_Task objective_:
What is needed is an exact copy of the line where "Carr-Lee provide a" appears plus every later line in the material.

_Records to use_:
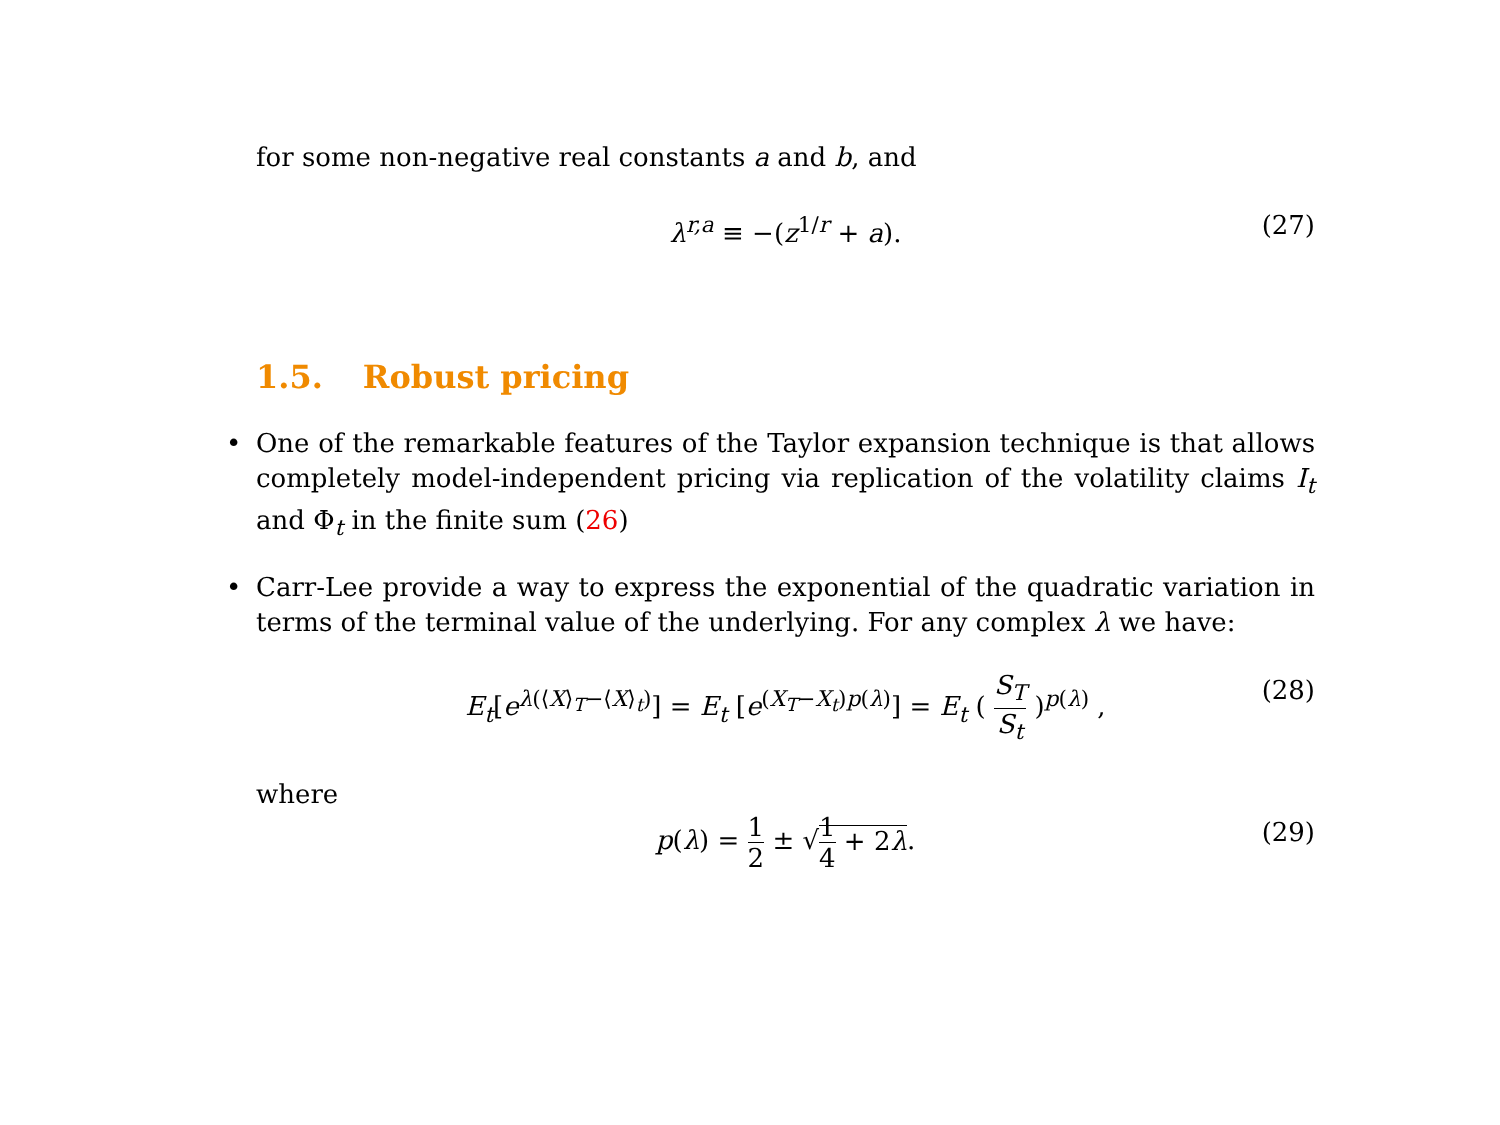for some non-negative real constants a and b, and
λ<sup>r,a</sup> ≡ −(z<sup>1/r</sup> + a). (27)
1.5. Robust pricing
One of the remarkable features of the Taylor expansion technique is that allows completely model-independent pricing via replication of the volatility claims I<sub>t</sub> and Φ<sub>t</sub> in the finite sum (26)
Carr-Lee provide a way to express the exponential of the quadratic variation in terms of the terminal value of the underlying. For any complex λ we have:
E<sub>t</sub>[e<sup>λ(⟨X⟩<sub>T</sub>−⟨X⟩<sub>t</sub>)</sup>] = E<sub>t</sub> [e<sup>(X<sub>T</sub>−X<sub>t</sub>)p(λ)</sup>] = E<sub>t</sub> ( S<sub>T</sub> S<sub>t</sub> )<sup>p(λ)</sup> , (28)
where
p(λ) = 1 2 ± √1 4 + 2λ. (29)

_Task output_:
Carr-Lee provide a way to express the exponential of the quadratic variation in terms of the terminal value of the underlying. For any complex λ we have:
E<sub>t</sub>[e<sup>λ(⟨X⟩<sub>T</sub>−⟨X⟩<sub>t</sub>)</sup>] = E<sub>t</sub> [e<sup>(X<sub>T</sub>−X<sub>t</sub>)p(λ)</sup>] = E<sub>t</sub> ( S<sub>T</sub> S<sub>t</sub> )<sup>p(λ)</sup> , (28)
where
p(λ) = 1 2 ± √1 4 + 2λ. (29)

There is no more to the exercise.